I'm sorry you're having to face this, particularly over the holidays.
But, to me, there's no decision to be made. The only option you have, for you, and for your daughter, is to leave this person.
In my mind, I would NOT want someone modeling these inappropriate behaviors in front of my child...and I'd hate to think that my child was forming her view of fatherhood and men based on how the poor treatment of my OH. To me, you should leave not only for YOU, and because YOU deserve better, but because your daughter and unborn child don't need that chaos in their lives...they deserve better too.
I could write a novel about my first marriage. My ex-husband was an acute alcoholic meth-head that lied to me about his age, the fact that he had done prison time for nearly killing his son when he was just 2 weeks old, and a whole laundry list of other lies that unsurfaced.
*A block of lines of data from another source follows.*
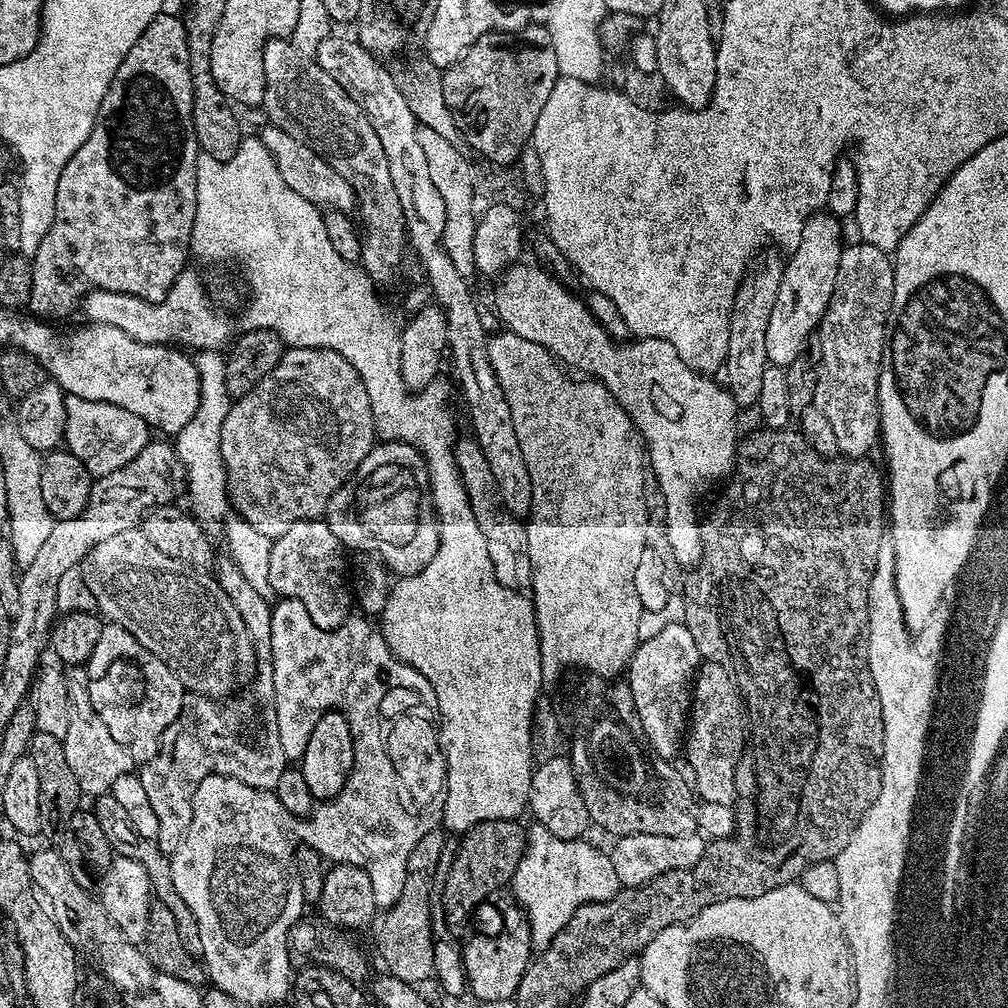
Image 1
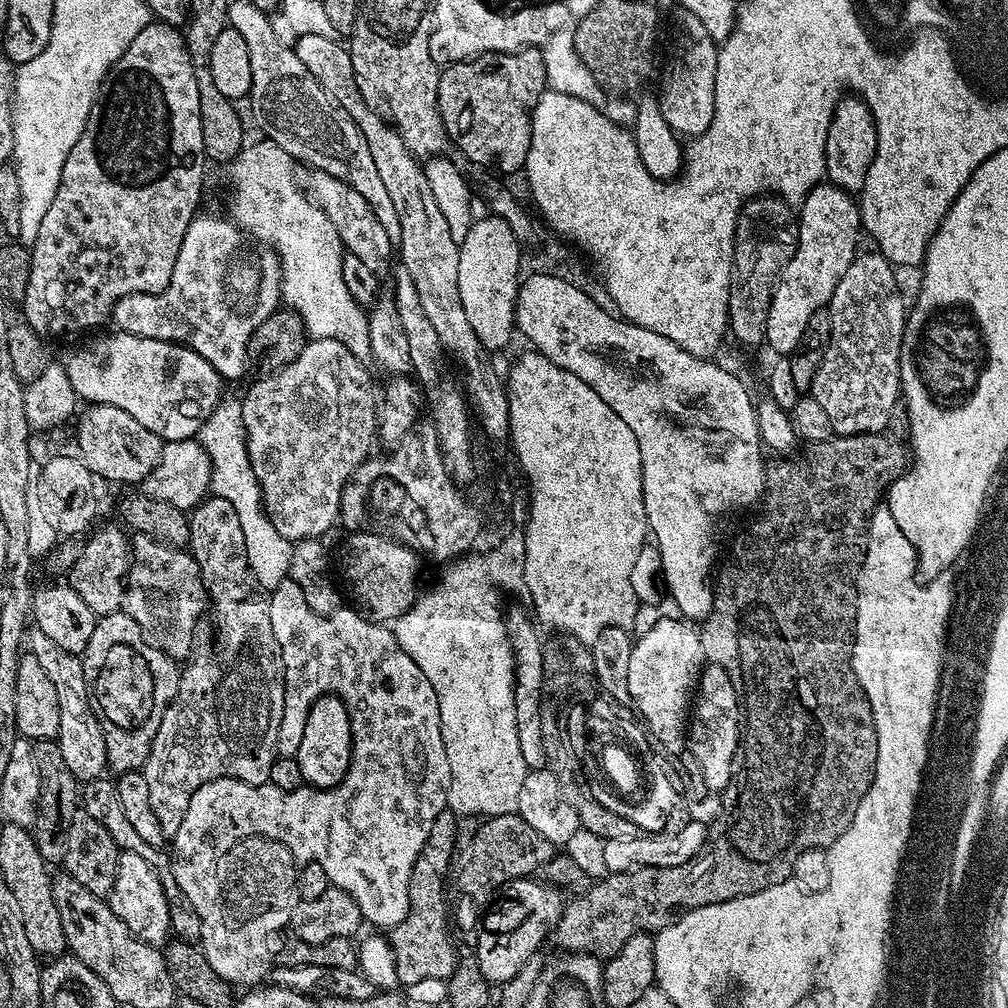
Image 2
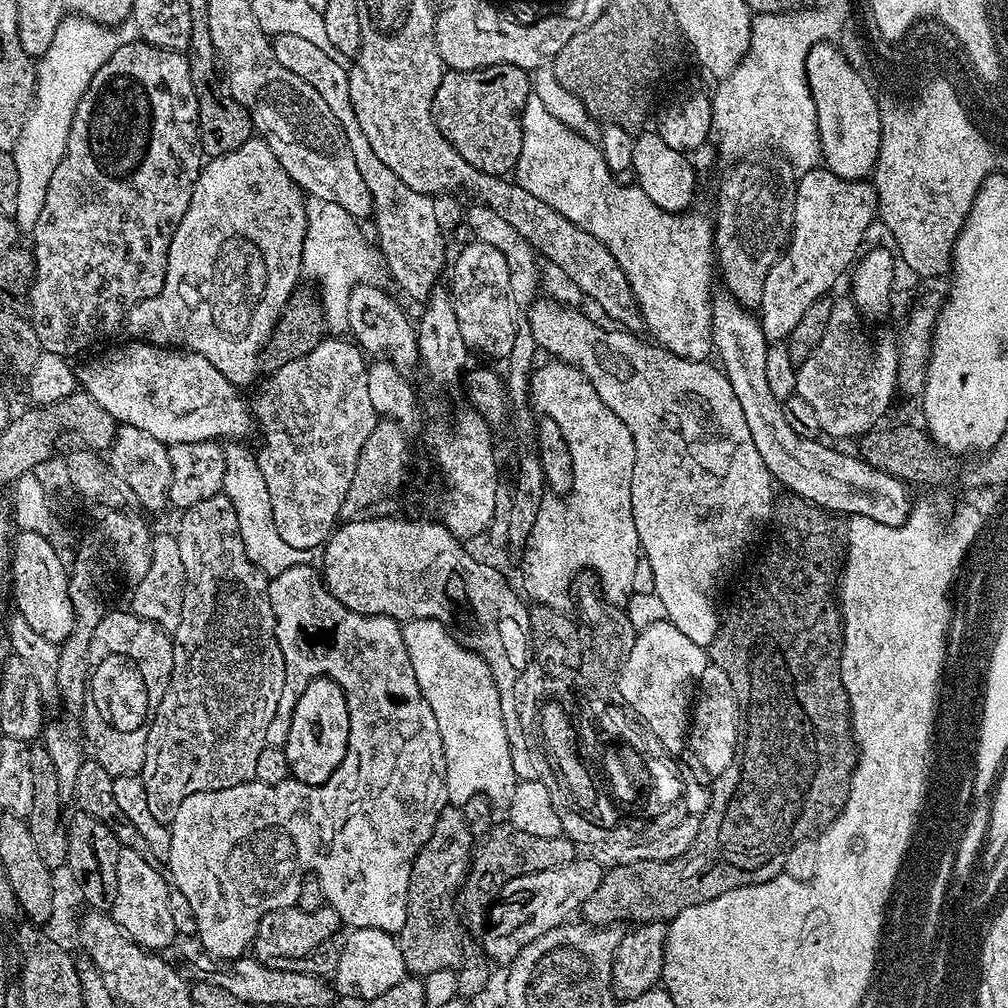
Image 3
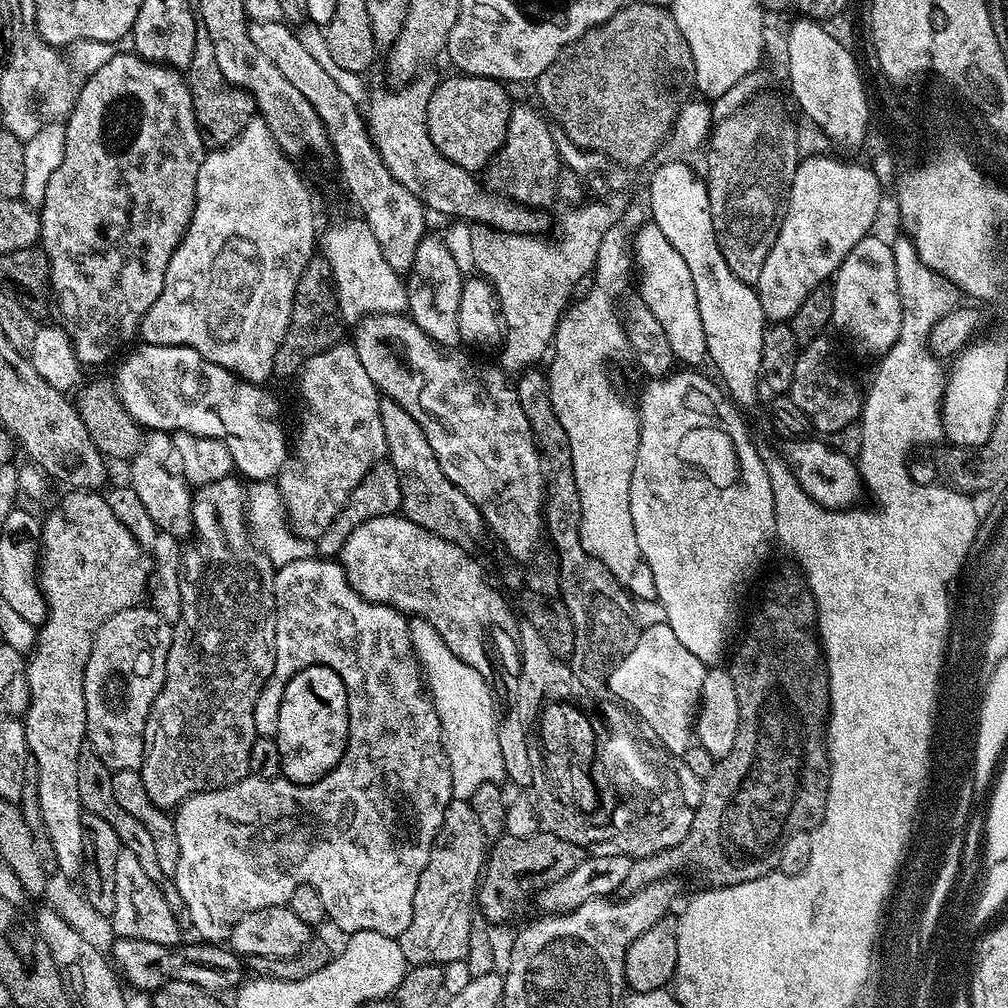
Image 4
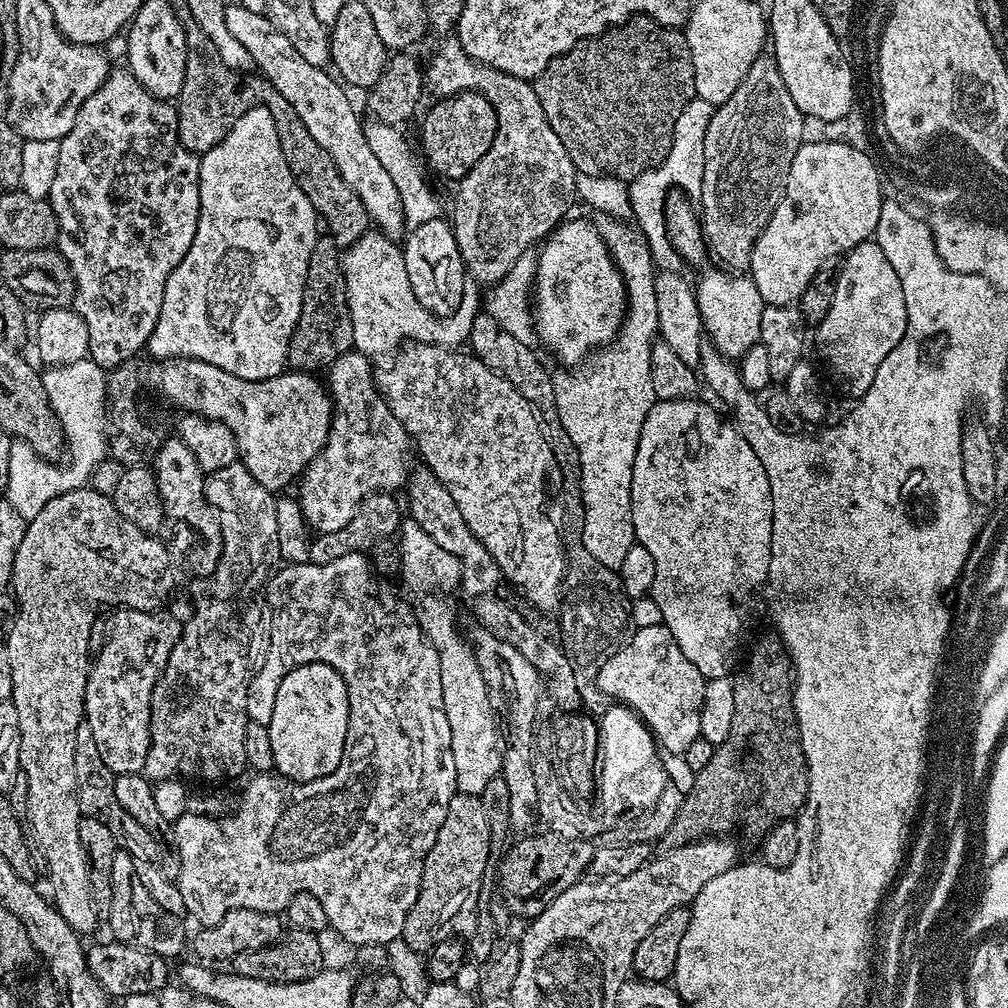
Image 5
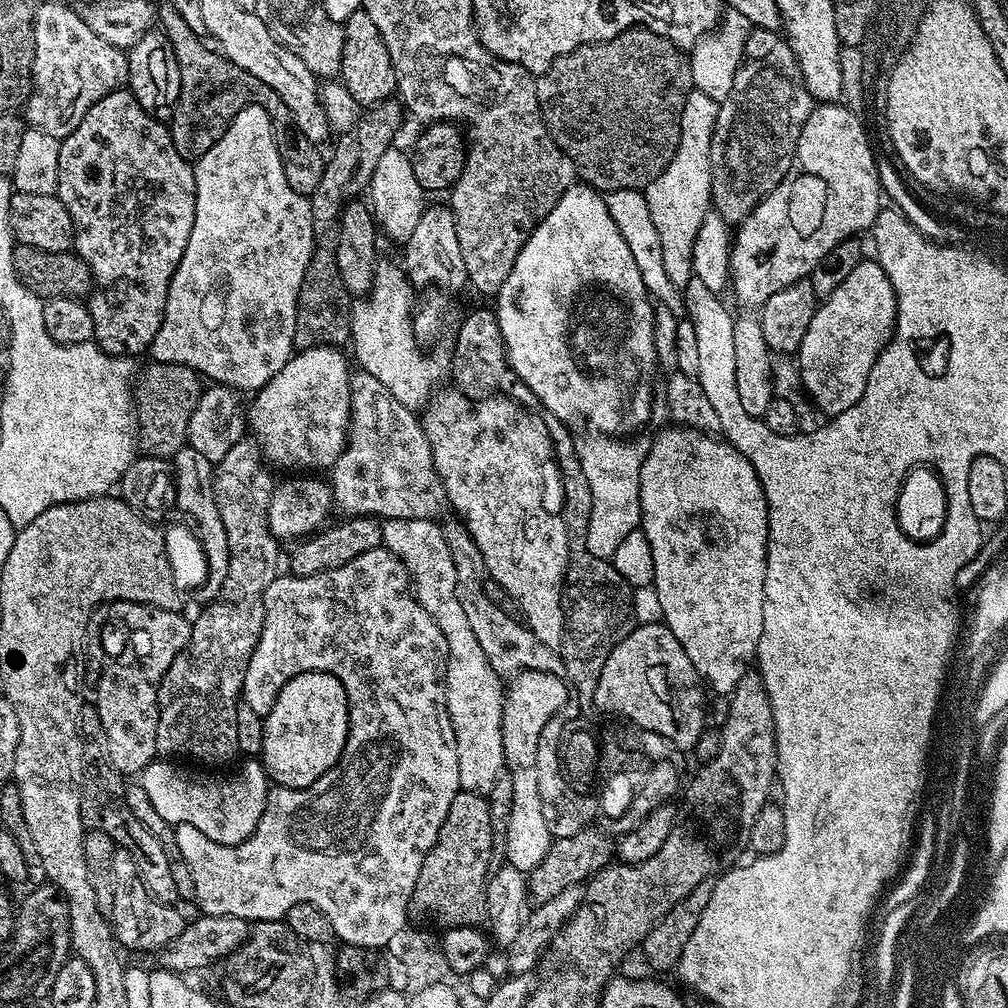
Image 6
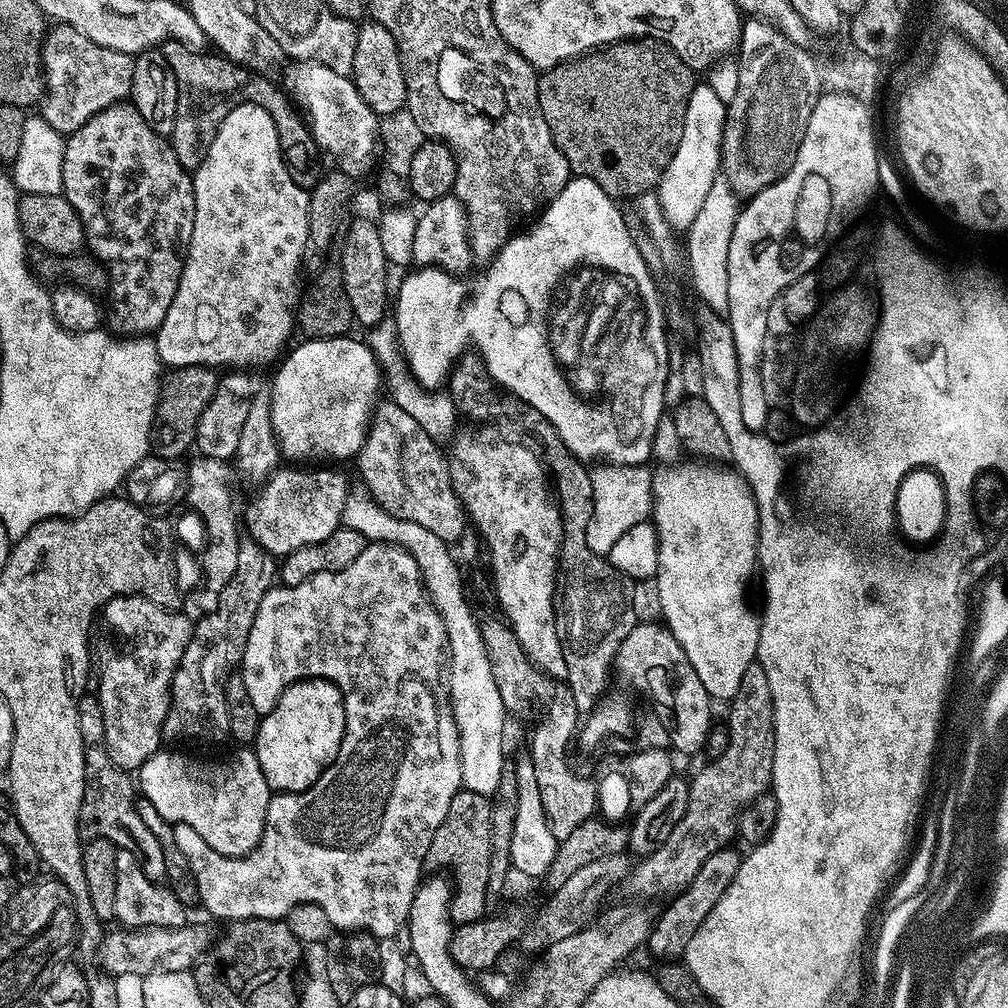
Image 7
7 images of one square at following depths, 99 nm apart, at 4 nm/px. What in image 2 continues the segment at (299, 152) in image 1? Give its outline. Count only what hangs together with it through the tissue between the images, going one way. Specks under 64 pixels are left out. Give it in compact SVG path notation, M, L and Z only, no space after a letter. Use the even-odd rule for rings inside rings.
M309 171L308 188L306 184L306 192L312 203L326 214L326 218L330 218L330 222L334 226L334 230L338 230L338 238L344 252L354 254L354 258L358 258L366 266L370 266L370 270L374 273L383 273L382 270L388 264L388 259L393 259L394 242L390 238L390 234L386 234L382 222L378 222L378 218L374 218L374 212L370 210L370 206L366 202L366 198L362 198L362 194L358 194L358 190L354 190L352 186L334 178L325 172Z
The only positive aspect of that situation, was that I never did have kids with him...but it was harder than hell leaving. Not because I loved him endlessly, or because his behavior didn't make leaving EASY, but because of his addictions and the fact that he robbed me blind, and I had no money or resources to leave. I ended up taking a second job, and worked my ass off, and got out of there, and hired a lawyer... It was the most difficult period of my life, but in the end, once I was out of it, it was also the most rewarding...and I thank God for all I have today.